BEGIN DATA UNDER STUDY
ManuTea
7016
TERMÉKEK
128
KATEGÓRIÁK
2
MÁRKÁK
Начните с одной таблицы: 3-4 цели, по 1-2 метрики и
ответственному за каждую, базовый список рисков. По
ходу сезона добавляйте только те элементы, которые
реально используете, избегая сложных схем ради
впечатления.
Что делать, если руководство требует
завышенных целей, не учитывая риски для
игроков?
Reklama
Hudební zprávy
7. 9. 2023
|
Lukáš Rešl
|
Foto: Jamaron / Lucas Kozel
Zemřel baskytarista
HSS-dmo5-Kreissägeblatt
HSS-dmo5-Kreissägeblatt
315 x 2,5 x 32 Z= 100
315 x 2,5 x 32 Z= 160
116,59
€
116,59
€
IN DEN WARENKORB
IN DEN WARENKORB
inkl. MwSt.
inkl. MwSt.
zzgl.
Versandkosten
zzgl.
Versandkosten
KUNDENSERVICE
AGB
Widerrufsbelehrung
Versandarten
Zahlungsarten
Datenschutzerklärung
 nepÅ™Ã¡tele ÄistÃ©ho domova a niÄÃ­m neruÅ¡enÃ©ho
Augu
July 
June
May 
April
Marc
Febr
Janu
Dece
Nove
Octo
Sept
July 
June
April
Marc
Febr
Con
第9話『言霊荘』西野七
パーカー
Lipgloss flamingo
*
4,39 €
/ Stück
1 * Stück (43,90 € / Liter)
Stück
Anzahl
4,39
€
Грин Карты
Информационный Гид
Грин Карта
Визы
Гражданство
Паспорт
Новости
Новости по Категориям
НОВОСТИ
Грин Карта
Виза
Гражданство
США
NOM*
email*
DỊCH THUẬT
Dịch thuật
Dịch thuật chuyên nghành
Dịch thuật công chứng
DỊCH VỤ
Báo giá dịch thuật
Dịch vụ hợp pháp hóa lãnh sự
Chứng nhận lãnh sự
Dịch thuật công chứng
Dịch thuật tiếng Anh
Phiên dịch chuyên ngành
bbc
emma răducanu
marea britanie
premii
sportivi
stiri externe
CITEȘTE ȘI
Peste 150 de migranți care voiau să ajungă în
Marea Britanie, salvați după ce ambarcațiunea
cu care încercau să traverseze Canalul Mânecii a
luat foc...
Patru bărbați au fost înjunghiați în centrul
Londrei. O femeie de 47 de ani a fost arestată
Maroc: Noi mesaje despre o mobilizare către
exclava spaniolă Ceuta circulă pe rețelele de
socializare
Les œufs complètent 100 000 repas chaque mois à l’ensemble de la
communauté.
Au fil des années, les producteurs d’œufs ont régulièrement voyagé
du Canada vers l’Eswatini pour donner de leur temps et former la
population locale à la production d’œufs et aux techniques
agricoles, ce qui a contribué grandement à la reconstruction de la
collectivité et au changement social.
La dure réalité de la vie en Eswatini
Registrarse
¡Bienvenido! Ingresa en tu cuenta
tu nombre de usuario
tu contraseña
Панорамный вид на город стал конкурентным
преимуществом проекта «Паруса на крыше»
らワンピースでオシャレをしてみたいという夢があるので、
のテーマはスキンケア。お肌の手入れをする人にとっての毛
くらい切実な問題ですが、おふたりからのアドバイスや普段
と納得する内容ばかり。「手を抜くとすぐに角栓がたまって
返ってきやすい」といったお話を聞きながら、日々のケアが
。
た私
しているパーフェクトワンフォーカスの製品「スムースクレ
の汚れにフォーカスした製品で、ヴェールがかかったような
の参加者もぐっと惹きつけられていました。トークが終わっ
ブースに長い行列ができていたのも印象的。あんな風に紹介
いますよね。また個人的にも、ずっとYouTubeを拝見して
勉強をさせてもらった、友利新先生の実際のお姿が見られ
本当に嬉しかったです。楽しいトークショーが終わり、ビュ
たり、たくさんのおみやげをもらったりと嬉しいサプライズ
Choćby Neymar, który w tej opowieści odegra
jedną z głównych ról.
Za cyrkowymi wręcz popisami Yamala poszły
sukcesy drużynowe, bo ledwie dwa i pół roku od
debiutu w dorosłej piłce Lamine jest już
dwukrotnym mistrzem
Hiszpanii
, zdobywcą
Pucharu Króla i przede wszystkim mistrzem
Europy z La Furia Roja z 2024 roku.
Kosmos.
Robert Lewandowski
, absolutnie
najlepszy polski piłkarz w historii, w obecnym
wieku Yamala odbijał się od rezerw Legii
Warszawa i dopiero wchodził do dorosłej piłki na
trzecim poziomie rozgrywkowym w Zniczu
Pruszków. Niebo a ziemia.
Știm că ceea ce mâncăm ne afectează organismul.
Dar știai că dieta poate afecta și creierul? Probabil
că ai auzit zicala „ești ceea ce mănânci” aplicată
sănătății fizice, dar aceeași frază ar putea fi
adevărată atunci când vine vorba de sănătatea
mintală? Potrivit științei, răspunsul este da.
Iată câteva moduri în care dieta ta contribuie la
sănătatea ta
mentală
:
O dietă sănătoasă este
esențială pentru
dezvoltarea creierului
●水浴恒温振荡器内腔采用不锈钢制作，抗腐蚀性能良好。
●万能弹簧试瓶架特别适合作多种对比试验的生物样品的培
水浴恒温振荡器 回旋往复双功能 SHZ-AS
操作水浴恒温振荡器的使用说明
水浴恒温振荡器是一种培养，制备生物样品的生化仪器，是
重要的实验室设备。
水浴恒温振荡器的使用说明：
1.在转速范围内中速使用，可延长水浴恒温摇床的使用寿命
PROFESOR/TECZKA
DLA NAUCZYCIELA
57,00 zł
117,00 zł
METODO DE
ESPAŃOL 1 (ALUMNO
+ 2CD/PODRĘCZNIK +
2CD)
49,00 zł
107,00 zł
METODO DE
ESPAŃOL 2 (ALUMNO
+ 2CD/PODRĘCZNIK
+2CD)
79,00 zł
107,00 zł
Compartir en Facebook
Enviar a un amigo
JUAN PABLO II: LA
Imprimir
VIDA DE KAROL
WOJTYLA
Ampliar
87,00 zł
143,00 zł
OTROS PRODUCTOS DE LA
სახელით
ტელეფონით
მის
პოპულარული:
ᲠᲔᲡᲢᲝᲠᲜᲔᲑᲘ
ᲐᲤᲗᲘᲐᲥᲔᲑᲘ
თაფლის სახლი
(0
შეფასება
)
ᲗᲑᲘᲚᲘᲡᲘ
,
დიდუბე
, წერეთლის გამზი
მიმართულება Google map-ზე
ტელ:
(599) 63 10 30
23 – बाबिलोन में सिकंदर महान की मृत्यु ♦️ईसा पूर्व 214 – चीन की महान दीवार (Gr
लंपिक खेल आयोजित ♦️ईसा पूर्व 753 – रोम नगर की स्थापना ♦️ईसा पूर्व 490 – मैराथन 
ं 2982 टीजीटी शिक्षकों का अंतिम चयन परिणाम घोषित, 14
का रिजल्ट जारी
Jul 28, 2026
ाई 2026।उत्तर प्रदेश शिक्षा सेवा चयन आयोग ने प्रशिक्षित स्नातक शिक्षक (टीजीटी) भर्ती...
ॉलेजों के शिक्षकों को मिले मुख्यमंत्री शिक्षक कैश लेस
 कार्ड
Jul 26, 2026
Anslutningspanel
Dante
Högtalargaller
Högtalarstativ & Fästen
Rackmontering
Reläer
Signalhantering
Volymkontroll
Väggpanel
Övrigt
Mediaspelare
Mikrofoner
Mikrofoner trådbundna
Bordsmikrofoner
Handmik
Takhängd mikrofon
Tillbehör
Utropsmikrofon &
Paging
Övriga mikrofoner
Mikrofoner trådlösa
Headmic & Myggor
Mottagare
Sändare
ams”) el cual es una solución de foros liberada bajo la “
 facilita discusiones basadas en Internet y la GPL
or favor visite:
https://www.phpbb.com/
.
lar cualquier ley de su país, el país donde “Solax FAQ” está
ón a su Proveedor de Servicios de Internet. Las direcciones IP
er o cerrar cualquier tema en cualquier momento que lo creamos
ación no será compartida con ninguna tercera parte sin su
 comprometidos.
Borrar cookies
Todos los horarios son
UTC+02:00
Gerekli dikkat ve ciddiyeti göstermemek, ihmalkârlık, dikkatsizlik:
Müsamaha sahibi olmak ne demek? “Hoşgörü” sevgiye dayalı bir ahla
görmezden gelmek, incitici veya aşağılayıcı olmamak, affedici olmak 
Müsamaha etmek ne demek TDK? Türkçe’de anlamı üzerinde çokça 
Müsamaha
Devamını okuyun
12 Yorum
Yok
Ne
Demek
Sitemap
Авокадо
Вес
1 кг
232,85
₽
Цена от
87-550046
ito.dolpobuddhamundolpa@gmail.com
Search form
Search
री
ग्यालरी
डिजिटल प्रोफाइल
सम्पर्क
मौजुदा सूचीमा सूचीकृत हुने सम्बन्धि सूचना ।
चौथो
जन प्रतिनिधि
END DATA UNDER STUDY
[EXERCISE GOAL] Switch "сезона" to "года" in the stretch from the start of the listing through the line that contains "Что делать, если руководство требует", and give those lines again with nothing else changed.

[TASK RESPONSE]
ManuTea
7016
TERMÉKEK
128
KATEGÓRIÁK
2
MÁRKÁK
Начните с одной таблицы: 3-4 цели, по 1-2 метрики и
ответственному за каждую, базовый список рисков. По
ходу года добавляйте только те элементы, которые
реально используете, избегая сложных схем ради
впечатления.
Что делать, если руководство требует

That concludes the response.